▶ **Records for the task**:
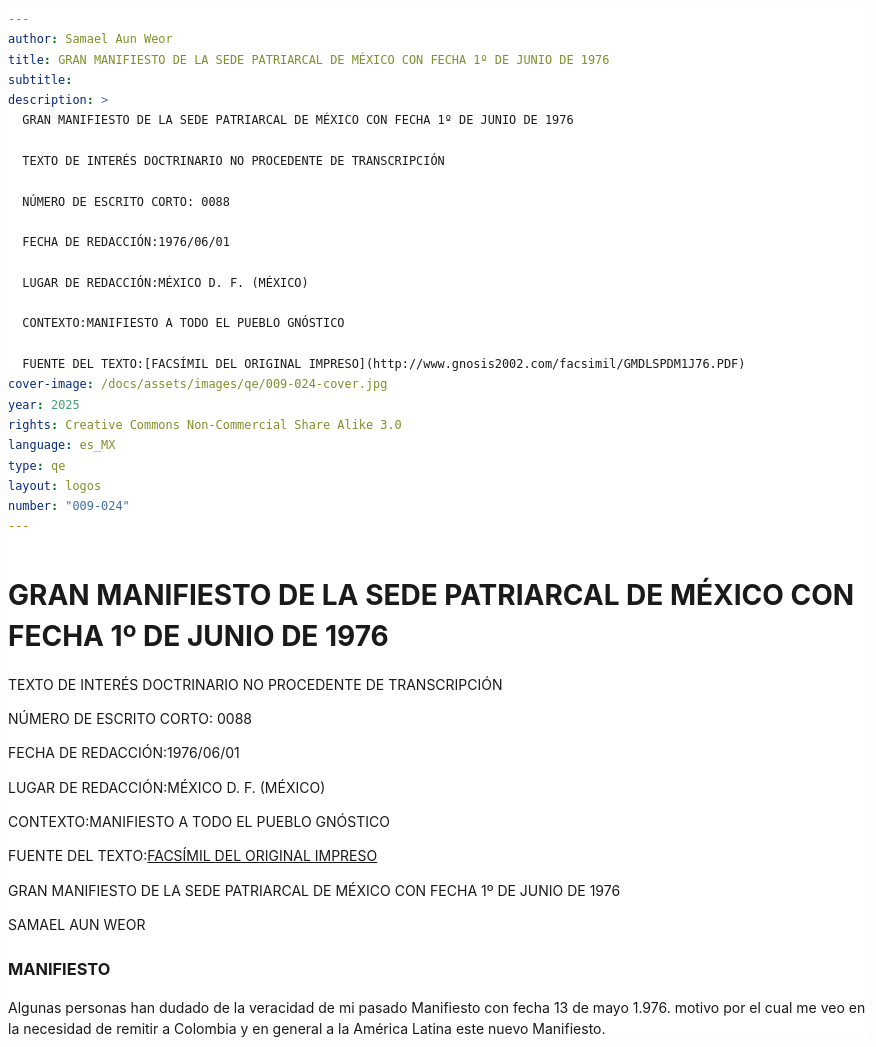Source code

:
 ```yaml
---
author: Samael Aun Weor
title: GRAN MANIFIESTO DE LA SEDE PATRIARCAL DE MÉXICO CON FECHA 1º DE JUNIO DE 1976
subtitle:
description: >
  GRAN MANIFIESTO DE LA SEDE PATRIARCAL DE MÉXICO CON FECHA 1º DE JUNIO DE 1976

  TEXTO DE INTERÉS DOCTRINARIO NO PROCEDENTE DE TRANSCRIPCIÓN

  NÚMERO DE ESCRITO CORTO: 0088

  FECHA DE REDACCIÓN:1976/06/01

  LUGAR DE REDACCIÓN:MÉXICO D. F. (MÉXICO)

  CONTEXTO:MANIFIESTO A TODO EL PUEBLO GNÓSTICO

  FUENTE DEL TEXTO:[FACSÍMIL DEL ORIGINAL IMPRESO](http://www.gnosis2002.com/facsimil/GMDLSPDM1J76.PDF)
cover-image: /docs/assets/images/qe/009-024-cover.jpg
year: 2025
rights: Creative Commons Non-Commercial Share Alike 3.0
language: es_MX
type: qe
layout: logos
number: "009-024"
---
```

# GRAN MANIFIESTO DE LA SEDE PATRIARCAL DE MÉXICO CON FECHA 1º DE JUNIO DE 1976

TEXTO DE INTERÉS DOCTRINARIO NO PROCEDENTE DE TRANSCRIPCIÓN

NÚMERO DE ESCRITO CORTO: 0088

FECHA DE REDACCIÓN:1976/06/01

LUGAR DE REDACCIÓN:MÉXICO D. F. (MÉXICO)

CONTEXTO:MANIFIESTO A TODO EL PUEBLO GNÓSTICO

FUENTE DEL TEXTO:[FACSÍMIL DEL ORIGINAL IMPRESO](http://www.gnosis2002.com/facsimil/GMDLSPDM1J76.PDF)

GRAN MANIFIESTO DE LA SEDE PATRIARCAL DE MÉXICO CON FECHA 1º DE JUNIO DE 1976

SAMAEL AUN WEOR

### MANIFIESTO

Algunas personas han dudado de la veracidad de mi pasado Manifiesto con fecha 13 de mayo 1.976. motivo por el cual me veo en la necesidad de remitir a Colombia y en general a la América Latina este nuevo Manifiesto.
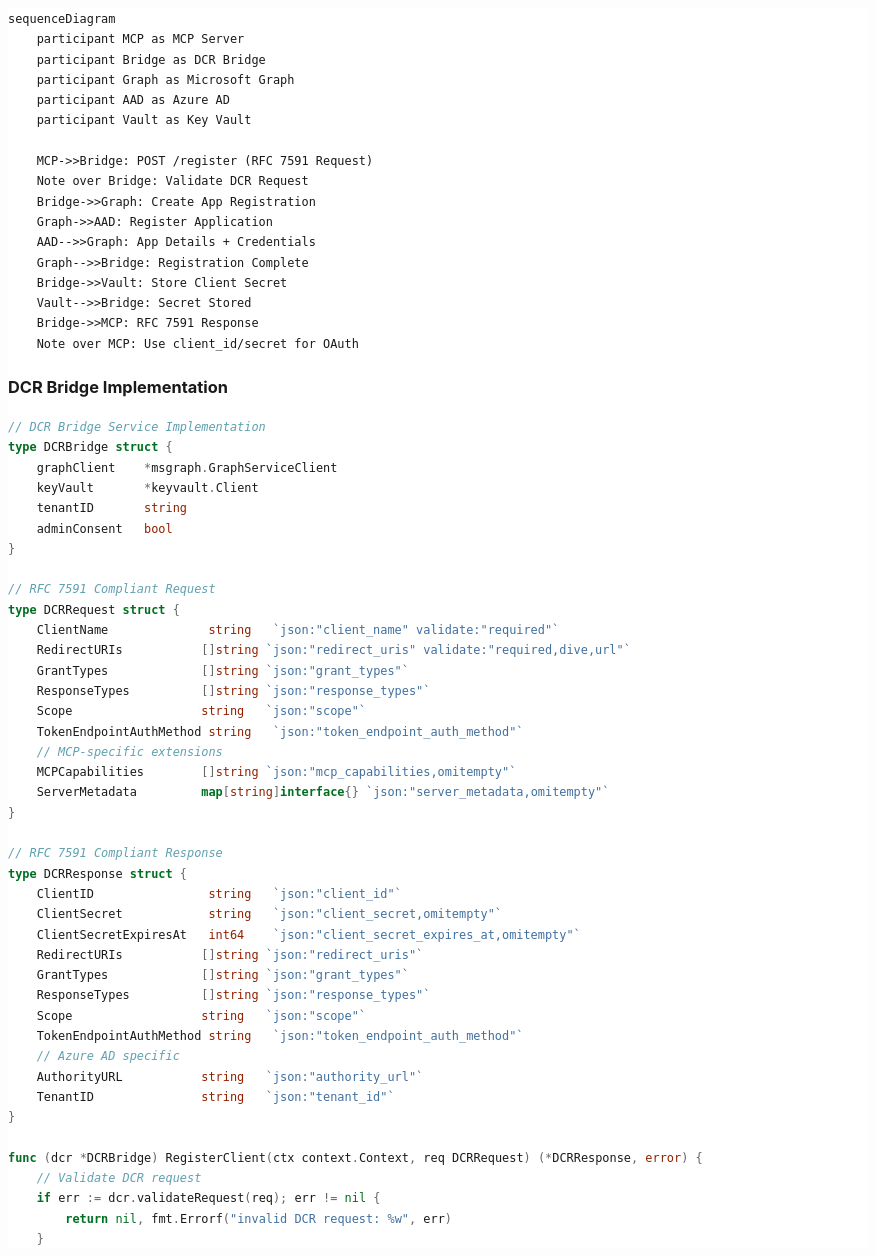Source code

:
 ```mermaid
sequenceDiagram
    participant MCP as MCP Server
    participant Bridge as DCR Bridge
    participant Graph as Microsoft Graph
    participant AAD as Azure AD
    participant Vault as Key Vault

    MCP->>Bridge: POST /register (RFC 7591 Request)
    Note over Bridge: Validate DCR Request
    Bridge->>Graph: Create App Registration
    Graph->>AAD: Register Application
    AAD-->>Graph: App Details + Credentials
    Graph-->>Bridge: Registration Complete
    Bridge->>Vault: Store Client Secret
    Vault-->>Bridge: Secret Stored
    Bridge->>MCP: RFC 7591 Response
    Note over MCP: Use client_id/secret for OAuth
```

### DCR Bridge Implementation

```go
// DCR Bridge Service Implementation
type DCRBridge struct {
    graphClient    *msgraph.GraphServiceClient
    keyVault       *keyvault.Client
    tenantID       string
    adminConsent   bool
}

// RFC 7591 Compliant Request
type DCRRequest struct {
    ClientName              string   `json:"client_name" validate:"required"`
    RedirectURIs           []string `json:"redirect_uris" validate:"required,dive,url"`
    GrantTypes             []string `json:"grant_types"`
    ResponseTypes          []string `json:"response_types"`
    Scope                  string   `json:"scope"`
    TokenEndpointAuthMethod string   `json:"token_endpoint_auth_method"`
    // MCP-specific extensions
    MCPCapabilities        []string `json:"mcp_capabilities,omitempty"`
    ServerMetadata         map[string]interface{} `json:"server_metadata,omitempty"`
}

// RFC 7591 Compliant Response
type DCRResponse struct {
    ClientID                string   `json:"client_id"`
    ClientSecret            string   `json:"client_secret,omitempty"`
    ClientSecretExpiresAt   int64    `json:"client_secret_expires_at,omitempty"`
    RedirectURIs           []string `json:"redirect_uris"`
    GrantTypes             []string `json:"grant_types"`
    ResponseTypes          []string `json:"response_types"`
    Scope                  string   `json:"scope"`
    TokenEndpointAuthMethod string   `json:"token_endpoint_auth_method"`
    // Azure AD specific
    AuthorityURL           string   `json:"authority_url"`
    TenantID               string   `json:"tenant_id"`
}

func (dcr *DCRBridge) RegisterClient(ctx context.Context, req DCRRequest) (*DCRResponse, error) {
    // Validate DCR request
    if err := dcr.validateRequest(req); err != nil {
        return nil, fmt.Errorf("invalid DCR request: %w", err)
    }
```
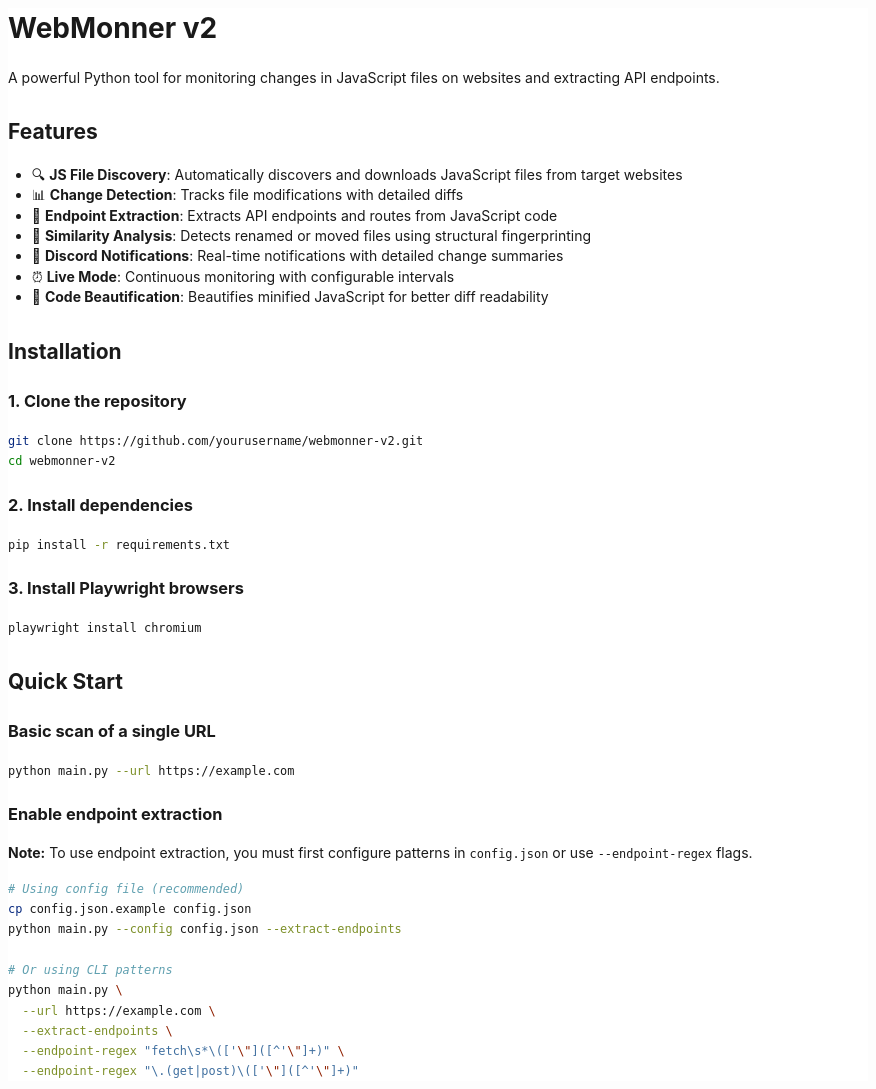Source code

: # WebMonner v2

A powerful Python tool for monitoring changes in JavaScript files on websites and extracting API endpoints.

## Features

- 🔍 **JS File Discovery**: Automatically discovers and downloads JavaScript files from target websites
- 📊 **Change Detection**: Tracks file modifications with detailed diffs
- 🎯 **Endpoint Extraction**: Extracts API endpoints and routes from JavaScript code
- 🔄 **Similarity Analysis**: Detects renamed or moved files using structural fingerprinting
- 🔔 **Discord Notifications**: Real-time notifications with detailed change summaries
- ⏰ **Live Mode**: Continuous monitoring with configurable intervals
- 🎨 **Code Beautification**: Beautifies minified JavaScript for better diff readability

## Installation

### 1. Clone the repository

```bash
git clone https://github.com/yourusername/webmonner-v2.git
cd webmonner-v2
```

### 2. Install dependencies

```bash
pip install -r requirements.txt
```

### 3. Install Playwright browsers

```bash
playwright install chromium
```

## Quick Start

### Basic scan of a single URL

```bash
python main.py --url https://example.com
```

### Enable endpoint extraction

**Note:** To use endpoint extraction, you must first configure patterns in `config.json` or use `--endpoint-regex` flags.

```bash
# Using config file (recommended)
cp config.json.example config.json
python main.py --config config.json --extract-endpoints

# Or using CLI patterns
python main.py \
  --url https://example.com \
  --extract-endpoints \
  --endpoint-regex "fetch\s*\(['\"]([^'\"]+)" \
  --endpoint-regex "\.(get|post)\(['\"]([^'\"]+)"
```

▶ **Exercise objective**: Each line above that contains the word "endpoints" should be returned.

▶ **Expected answer**:
A powerful Python tool for monitoring changes in JavaScript files on websites and extracting API endpoints.
- 🎯 **Endpoint Extraction**: Extracts API endpoints and routes from JavaScript code
python main.py --config config.json --extract-endpoints
  --extract-endpoints \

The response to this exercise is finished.